**Opdracht 1**
Op welke datum is het antwoord van minister Paul volgens het documentfragment ontvangen?
**Opdracht 2**
Neem een stuk uit het documentfragment letterlijk over: begin bij de woorden "Gerelateerde personen:- Eerste" en stop na de woorden "document (🔗 origineel)".

**Documentfragment**
# # # # # # #

Antwoord op vragen van het lid Joseph over communicatie en inrichting van compensatieregelingen in de pensioentransitie
Antwoord schriftelijke vragen
Nummer: 2025D45866, datum: 2025-11-07, bijgewerkt: 2025-11-07 17:25, versie: 2 (versie 1)
Directe link naar document (.docx), link naar pagina op de Tweede Kamer site.
Gerelateerde personen:- Eerste ondertekenaar: M.L.J. Paul, minister van Sociale Zaken en Werkgelegenheid (Ooit VVD kamerlid)
- Aanbiedingsbrief
- Beslisnota bij antwoord op vragen van het lid Joseph over communicatie en inrichting van compensatieregelingen in de pensioentransitie
Onderdeel van zaak 2025Z18304:
- Gericht aan: M.L.J. Paul, minister van Sociale Zaken en Werkgelegenheid
- Indiener: A.S. Joseph, Tweede Kamerlid
- Voortouwcommissie: TK
Preview document (🔗 origineel)
AH 362
2025Z18304
Antwoord van minister Paul (Sociale Zaken en Werkgelegenheid) (ontvangen 7 november 2025)
Vraag 1
Bent u bekend met het rapport van de Autoriteit Financiële Markten (AFM) 'Informeer deelnemers tijdig en concreet over compensatie' 1) (september 2025) en het artikel in Pensioen Pro van 24 september 2025 getiteld 'AFM toont zich bezorgd over compensatiecommunicatie'? 2)
Antwoord 1
Ja.
Vraag 2
Hoe beoordeelt u de constatering dat pensioenfondsen uiterlijk één maand voor invaren aan
deelnemers een prognose-transitieoverzicht moeten sturen, met daarin ook informatie over
compensatie, terwijl de AFM aangeeft dat pensioenfondsen hun deelnemers eigenlijk al (veel) eerder moeten informeren over de gevolgen van (arbeids-)keuzes op eventuele compensatie?

# # # # # # #

**Aangeleverde gegevens**
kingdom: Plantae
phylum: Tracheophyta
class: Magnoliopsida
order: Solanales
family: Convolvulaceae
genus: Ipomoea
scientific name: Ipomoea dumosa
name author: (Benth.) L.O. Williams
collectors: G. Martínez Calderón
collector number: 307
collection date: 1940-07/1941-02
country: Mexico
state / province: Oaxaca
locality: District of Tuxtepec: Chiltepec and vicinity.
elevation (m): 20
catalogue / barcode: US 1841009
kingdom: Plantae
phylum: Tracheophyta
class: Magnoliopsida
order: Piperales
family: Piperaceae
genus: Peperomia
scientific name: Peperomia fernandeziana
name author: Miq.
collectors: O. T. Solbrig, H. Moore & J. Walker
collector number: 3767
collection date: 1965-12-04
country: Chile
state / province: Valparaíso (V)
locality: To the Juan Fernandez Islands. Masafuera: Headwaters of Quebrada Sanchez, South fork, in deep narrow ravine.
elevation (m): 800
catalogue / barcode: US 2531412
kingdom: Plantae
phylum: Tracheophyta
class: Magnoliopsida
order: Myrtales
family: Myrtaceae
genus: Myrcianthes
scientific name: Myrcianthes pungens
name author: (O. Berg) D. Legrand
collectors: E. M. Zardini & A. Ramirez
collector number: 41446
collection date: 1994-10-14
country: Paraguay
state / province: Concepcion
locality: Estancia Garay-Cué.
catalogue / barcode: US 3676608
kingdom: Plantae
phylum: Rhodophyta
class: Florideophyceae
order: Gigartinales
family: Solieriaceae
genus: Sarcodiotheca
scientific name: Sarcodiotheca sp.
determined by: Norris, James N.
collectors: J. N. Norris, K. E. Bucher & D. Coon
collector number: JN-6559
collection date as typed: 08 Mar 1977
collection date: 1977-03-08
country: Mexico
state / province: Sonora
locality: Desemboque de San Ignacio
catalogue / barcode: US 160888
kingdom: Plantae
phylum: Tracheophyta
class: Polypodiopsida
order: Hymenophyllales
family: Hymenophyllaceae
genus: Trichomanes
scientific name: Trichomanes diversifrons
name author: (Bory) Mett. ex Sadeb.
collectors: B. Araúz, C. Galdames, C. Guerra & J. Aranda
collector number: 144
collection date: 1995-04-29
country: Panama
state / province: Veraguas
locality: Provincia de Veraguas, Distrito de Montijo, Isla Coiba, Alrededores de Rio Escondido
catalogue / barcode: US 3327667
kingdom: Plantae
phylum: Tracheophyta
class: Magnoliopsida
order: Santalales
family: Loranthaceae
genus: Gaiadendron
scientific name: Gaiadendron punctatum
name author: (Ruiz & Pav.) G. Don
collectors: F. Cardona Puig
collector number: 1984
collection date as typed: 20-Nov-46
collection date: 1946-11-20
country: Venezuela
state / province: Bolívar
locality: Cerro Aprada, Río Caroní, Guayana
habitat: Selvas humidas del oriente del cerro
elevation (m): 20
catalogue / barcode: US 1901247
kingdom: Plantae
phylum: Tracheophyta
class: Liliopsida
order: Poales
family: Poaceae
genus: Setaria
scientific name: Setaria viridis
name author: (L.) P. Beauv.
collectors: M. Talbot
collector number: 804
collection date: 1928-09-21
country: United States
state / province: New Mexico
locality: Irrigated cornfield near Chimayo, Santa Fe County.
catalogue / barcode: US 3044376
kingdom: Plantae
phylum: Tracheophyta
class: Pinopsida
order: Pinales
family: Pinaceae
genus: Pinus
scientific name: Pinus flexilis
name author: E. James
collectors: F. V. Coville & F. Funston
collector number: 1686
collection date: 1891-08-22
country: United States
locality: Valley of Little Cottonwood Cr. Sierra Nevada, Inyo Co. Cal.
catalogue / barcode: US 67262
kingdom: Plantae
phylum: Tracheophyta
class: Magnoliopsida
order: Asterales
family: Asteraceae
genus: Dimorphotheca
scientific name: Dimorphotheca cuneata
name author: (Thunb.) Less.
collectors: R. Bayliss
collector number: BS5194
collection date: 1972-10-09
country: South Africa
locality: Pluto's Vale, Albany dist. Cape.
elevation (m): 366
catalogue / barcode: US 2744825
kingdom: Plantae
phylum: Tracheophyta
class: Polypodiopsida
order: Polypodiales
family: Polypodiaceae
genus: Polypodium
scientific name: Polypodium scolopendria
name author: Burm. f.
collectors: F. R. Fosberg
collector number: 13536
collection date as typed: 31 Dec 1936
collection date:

# # # # # # #

**Volledig antwoord 1**
Het antwoord is op 7 november 2025 ontvangen.

**Volledig antwoord 2**
Gerelateerde personen:- Eerste ondertekenaar: M.L.J. Paul, minister van Sociale Zaken en Werkgelegenheid (Ooit VVD kamerlid)
- Aanbiedingsbrief
- Beslisnota bij antwoord op vragen van het lid Joseph over communicatie en inrichting van compensatieregelingen in de pensioentransitie
Onderdeel van zaak 2025Z18304:
- Gericht aan: M.L.J. Paul, minister van Sociale Zaken en Werkgelegenheid
- Indiener: A.S. Joseph, Tweede Kamerlid
- Voortouwcommissie: TK
Preview document (🔗 origineel)